Coincidentally, Berryʼs claims that the budget deficit would be minimal came as opposition to the excesses of Wall Street and the George W. Bush bailout fostered a mistrust of corporations nationally and in Wisconsin. With leaders in the state legislature facing an immediate need to generate revenue, their sights were squarely on closing the “Las Vegas Loophole.” This ridiculous corporate giveaway allowed corporations avoid their tax obligations for profit reaped in Wisconsin by setting up a phantom post office box office in places without corporate income tax. The savings to Wisconsin taxpayers over a decade will exceed $1 billion.

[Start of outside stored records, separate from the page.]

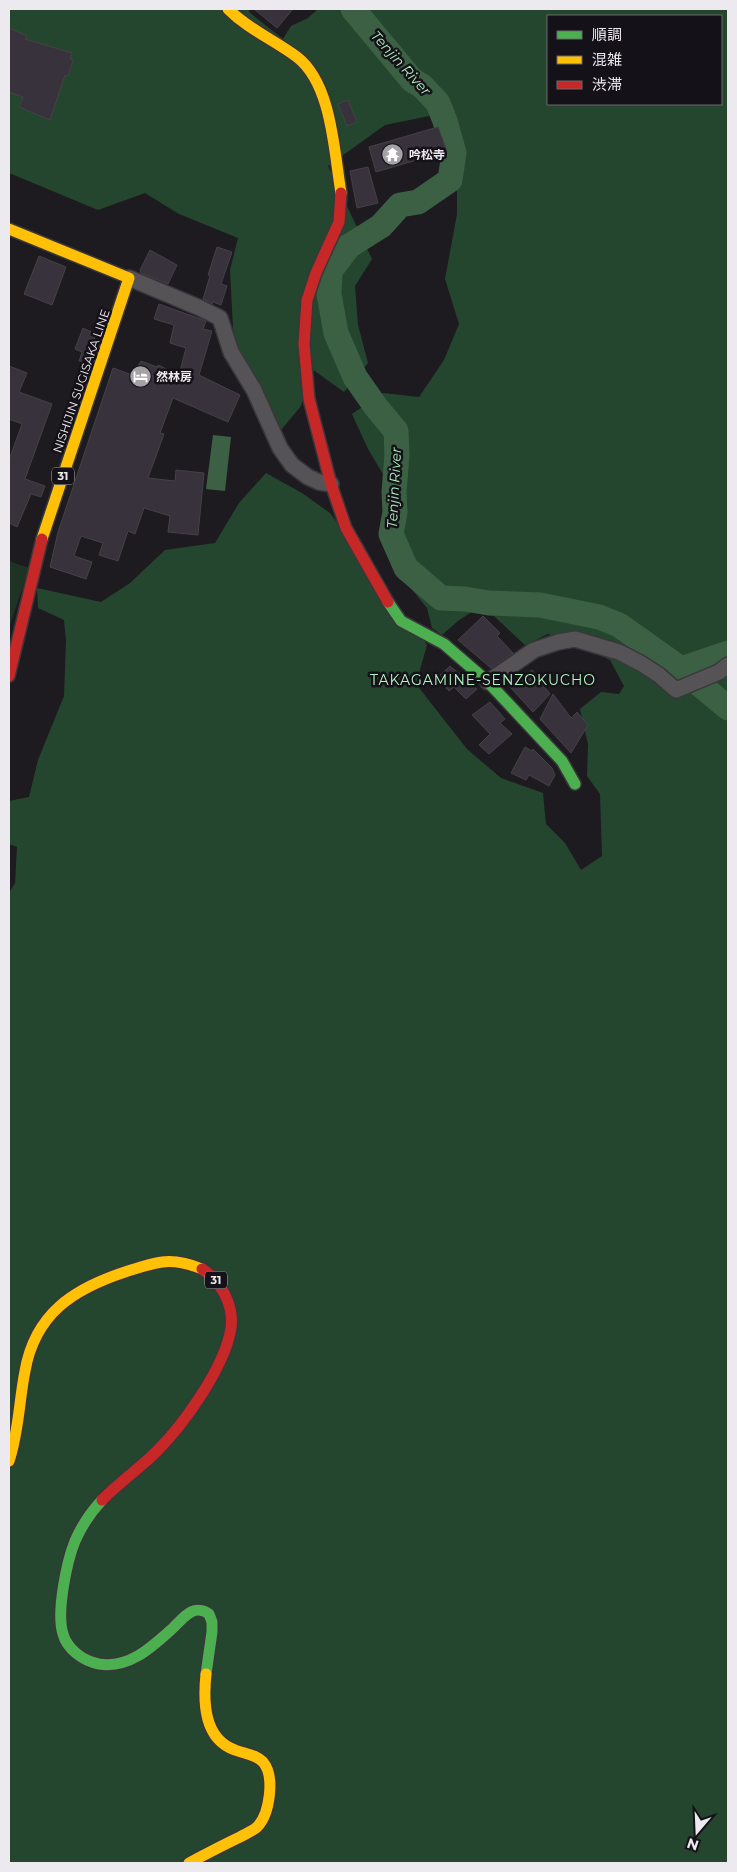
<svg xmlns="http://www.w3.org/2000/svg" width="737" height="1872" font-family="Montserrat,'Noto Sans JP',sans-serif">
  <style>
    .green { fill: #1e3323 }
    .forest { fill: #24462e; fill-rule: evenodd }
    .water { fill: #3c6044 }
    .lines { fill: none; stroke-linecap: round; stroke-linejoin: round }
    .river { stroke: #3c6044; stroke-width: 25 }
    .building { fill: #38323c; stroke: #444246 }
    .street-casing { stroke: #39373b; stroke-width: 18 }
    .fast-casing { stroke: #39373b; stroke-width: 14 }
    .slow-casing { stroke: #39373b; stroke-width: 14 }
    .jam-casing { stroke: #39373b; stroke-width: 14 }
    .street { stroke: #555356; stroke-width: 15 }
    .fast { stroke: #4caf50; stroke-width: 11 }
    .slow { stroke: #ffc107; stroke-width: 11 }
    .jam { stroke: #c62828; stroke-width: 11 }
    .labels { text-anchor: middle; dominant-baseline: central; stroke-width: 5; stroke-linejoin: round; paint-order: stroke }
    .shield { fill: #151118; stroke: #aca9ae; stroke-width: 1 }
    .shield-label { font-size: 11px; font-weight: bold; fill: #edeaef }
    .poi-label { font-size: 12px; font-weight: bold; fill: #edeaef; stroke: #151118; text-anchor: start }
    .street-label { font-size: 12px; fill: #edeaef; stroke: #151118 }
    .water-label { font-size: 14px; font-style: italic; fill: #aceeba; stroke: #151118 }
    .neighbourhood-label { font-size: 14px; letter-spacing: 1px; fill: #b2f6c1; stroke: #151118 }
  </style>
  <rect width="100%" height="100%" fill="#1e1b20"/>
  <path class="green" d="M9,561L29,568L9,628Z"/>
  <path class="forest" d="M9,9H248L250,13L283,39L291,26L308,18L318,9H728V1863H9V893L15,883L17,847L9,844V801L29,797L38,760L64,696L66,641L64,620L38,608L37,588L101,602L130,583L165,550L215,543L239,503L266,473L302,493L330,513L427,645L416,684L467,749L501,778L543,793L546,824L565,843L581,870L602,856L600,794L587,776L588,744L580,709L601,692L619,694L624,686L610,660L588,649L548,634L525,645L482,605L458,621L442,635L432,628L427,608L409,586L386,546L387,481L368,449L352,414L383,393L419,397L444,360L459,324L445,279L457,214V178L460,140L449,112L385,125L328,166L372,259L355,286L358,325L368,363L344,392L312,369L301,406L281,430L263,392L240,356L233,328L230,270L238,238L179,214L145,193L98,210L9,173ZM548,16H721V104H548Z"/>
  <path class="water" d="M213,435L231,437L225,491L206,489Z"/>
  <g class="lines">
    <g class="river">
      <path d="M353,9L412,80L422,86L438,103L445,121L454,153L450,180L418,202L400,205L381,226L349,246L330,271L329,294L336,333L355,377L376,407L396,431L397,455L394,492L395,512L391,534L406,568L441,598L465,599L489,603L540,605L599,617L619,625L681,669L728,708"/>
      <path d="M681,669L728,653"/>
    </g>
  </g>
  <g class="building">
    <path d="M254,9H293L277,28Z"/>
    <path d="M9,28L27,36L25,39L72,53L70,59L73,60L68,76L65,75L50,120L19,107L23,97L9,92Z"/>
    <path d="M348,100L357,122L347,126L338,104Z"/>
    <path d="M438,127L447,151L376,172L369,147Z"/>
    <path d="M368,167L378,203L357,208L350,171Z"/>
    <path d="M217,247L232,252L221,284L227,286L221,305L213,302L212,304L203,299L210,276L208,275Z"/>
    <path d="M150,250L177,265L168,284L141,273L140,270Z"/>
    <path d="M39,256L66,267L52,305L24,294Z"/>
    <path d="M159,304L206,321L203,329L212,331L199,375L240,395L228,422L173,398L160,433L164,434L148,478L175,481L176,470L204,473L198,535L168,532L170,516L144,508L135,534L128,531L118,561L99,555L103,543L81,536L74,556L92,562L86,579L50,567L58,532L113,368L132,375L141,361L157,367L158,365L179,375L186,348L170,343L174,325L154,319Z"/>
    <path d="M83,328L96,334L86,363L79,361L82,352L75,349Z"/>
    <path d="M9,366L27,373L19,392L52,404L25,479L45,486L41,497L31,494L17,527L9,523V460L22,424L9,419Z"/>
    <path d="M483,616L500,633L497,636L513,653L491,668L458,640Z"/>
    <path d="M450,666L477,689L466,699L454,687L449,691L437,678Z"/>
    <path d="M532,670L550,694L533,712L510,687Z"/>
    <path d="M553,694L571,718L577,712L588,725L571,753L540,719Z"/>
    <path d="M490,702L505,719L500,723L512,734L489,754L479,745L490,734L472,715Z"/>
    <path d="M525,747L532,751L533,749L552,768L555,775L549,786L529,775L526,780L511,773Z"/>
  </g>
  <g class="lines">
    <defs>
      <g id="street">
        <path d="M129,278L200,308L220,318L231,352L254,390L280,448L292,465L308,477L319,482L331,484"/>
        <path d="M488,682L534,650L558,642L575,639L619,652L642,664L659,675L676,690L719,672L728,665"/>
      </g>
      <g id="fast">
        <path d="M388,602L401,621L444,644L488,682L562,761L575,784"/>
        <path d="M102,1500C91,1512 82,1525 75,1541C67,1561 56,1612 63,1634C67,1649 83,1661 99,1664C130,1669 153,1646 174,1627C179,1622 185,1615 191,1612C197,1609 204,1610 209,1614L212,1622V1632L206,1674"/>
      </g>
      <g id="slow">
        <path d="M228,9C248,29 274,40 297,57C332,84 334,152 341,193"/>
        <path d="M9,229L129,278L42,539"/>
        <path d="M9,1461C19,1431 19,1401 25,1371C35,1314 73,1289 125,1272C156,1262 170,1256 202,1269"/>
        <path d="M189,1863C206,1854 223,1845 240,1837C245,1834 253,1831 257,1827C270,1814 275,1776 263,1762C255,1754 245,1754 235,1750C204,1739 203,1703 206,1674"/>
      </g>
      <g id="jam">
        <path d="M341,193L339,222L316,273L307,300L304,344L309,399L331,484L346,528L388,602"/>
        <path d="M9,676L42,539"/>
        <path d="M102,1500C120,1482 140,1468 157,1451C184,1424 225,1367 231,1328C234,1305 221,1281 202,1269"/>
      </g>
    </defs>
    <use href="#street" class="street-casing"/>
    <use href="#fast" class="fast-casing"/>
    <use href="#slow" class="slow-casing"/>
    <use href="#jam" class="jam-casing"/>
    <use href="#street" class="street"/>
    <use href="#fast" class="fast"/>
    <use href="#slow" class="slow"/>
    <use href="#jam" class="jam"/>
  </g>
  <defs>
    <symbol id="temple-disc" viewBox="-11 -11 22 22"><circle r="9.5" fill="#a5a2a7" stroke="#151118"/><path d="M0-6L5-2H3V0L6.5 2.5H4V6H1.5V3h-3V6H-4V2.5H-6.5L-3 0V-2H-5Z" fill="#fff"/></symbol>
    <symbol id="hotel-disc" viewBox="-11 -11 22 22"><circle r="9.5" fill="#a5a2a7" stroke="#151118"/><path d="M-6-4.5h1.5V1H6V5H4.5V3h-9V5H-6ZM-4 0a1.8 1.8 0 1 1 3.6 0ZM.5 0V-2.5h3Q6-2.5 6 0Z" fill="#fff"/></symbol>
  </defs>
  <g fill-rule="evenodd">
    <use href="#temple-disc" x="380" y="142" width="25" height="25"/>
    <use href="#hotel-disc" x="128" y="364" width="25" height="25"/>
  </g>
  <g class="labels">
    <g class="shield">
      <rect x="52" y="467.5" width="22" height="17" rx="4"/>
      <rect x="205" y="1271.5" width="22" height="17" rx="4"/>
    </g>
    <g class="shield-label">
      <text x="63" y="476">31</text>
      <text x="216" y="1280">31</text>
    </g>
    <g class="poi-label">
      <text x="409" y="154">吟松寺</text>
      <text x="156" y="376">然林房</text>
    </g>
    <g class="street-label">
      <text transform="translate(81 381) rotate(-71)">NISHIJIN SUGISAKA LINE</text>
    </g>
    <g class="water-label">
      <text transform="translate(401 63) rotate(48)">Tenjin River</text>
      <text transform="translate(394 488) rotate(-87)">Tenjin River</text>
    </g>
    <g class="neighbourhood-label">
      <text x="483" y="680">TAKAGAMINE-SENZOKUCHO</text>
    </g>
  </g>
  <rect width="737" height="1872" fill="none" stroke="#edeaef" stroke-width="20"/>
  <rect x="547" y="15" width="175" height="90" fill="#151118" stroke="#6b686e"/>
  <rect x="557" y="31" width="25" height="8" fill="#4caf50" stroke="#6b686e"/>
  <text x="592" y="40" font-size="15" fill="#edeaef">順調</text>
  <rect x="557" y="56" width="25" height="8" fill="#ffc107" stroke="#6b686e"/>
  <text x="592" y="65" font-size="15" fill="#edeaef">混雑</text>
  <rect x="557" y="81" width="25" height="8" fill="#c62828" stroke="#6b686e"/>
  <text x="592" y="90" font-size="15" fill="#edeaef">渋滞</text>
  <g transform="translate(697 1832) rotate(199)" stroke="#151118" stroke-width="4" paint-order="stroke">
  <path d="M0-4L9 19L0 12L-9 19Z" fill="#edeaef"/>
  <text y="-8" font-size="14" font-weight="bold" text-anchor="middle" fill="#edeaef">N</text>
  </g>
</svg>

This is by no means the only instance of WISTAX putting an “independent” face on the corporate-tax avoidance agenda of WMC. Take for instance this statement, which has become a standard line in the annual WISTAX “Wisconsin Total Taxes” reports: “…the main story of the corporate income tax is its lack of predictability.”8

In fact, the corporate income tax is no more unpredictable than other taxes. Attacking the use of the tax helps WISTAX create a policy environment in support of decreased corporate taxes. According to the non-partisan Legislative Fiscal Bureau, corporate taxes have been anything but unpredictable. Since 1997, biennial corporate tax collections have remained consistent, ranging between 5.0 percent and 7.1 percent of total tax collections. There have been fluctuations in the amounts collected, but as it relates to total taxes collected, the corporate income tax, despite WISTAX yearly pronouncements, is in fact, predictable.9

The process is simple: WISTAX produces “research” that reinforces the consistent WMC message that corporations in Wisconsin are unfairly taxed.

Lastly, ask yourself this question: Would the strategic minds of WMC be supporting WISTAX if it were producing material that said corporations were paying too little?

PDF version of this WISTAX Watch report

Endnotes

1 Wisconsin Taxpayers Alliance. “75 Years of Citizen Education.” The Wisconsin Taxpayer. January 2007.

2 James A. Buchen, Vice President, WMC. Letter to Wisconsin Editors. August 20, 2008

3 Michele Derus. “Shedding light on taxes.” Milwaukee Journal Sentinel. April 12, 1999.

4 Elaine Winter. “Changes.” Wisconsin State Journal. January 28, 1994.

5 Paul Gores. “Deloitte office names new leader. Milwaukee Journal Sentinel. June 11, 2008.

6 Rich Kirchen. “Fitzsimonds had big impact on bank, community.” Milwaukee Business Journal. June 23, 2008.

7 Dennis J. Kuester. Testimonial. Wisconsin Manufacturers & Commerce.

8 Wisconsin Taxpayers Alliance. “Wisconsin Total Taxes: 2007.” The Wisconsin Taxpayer. November 2007.

9 Wisconsin Legislative Fiscal Bureau. ”Corporate Income/Franchise Tax.” January 2009.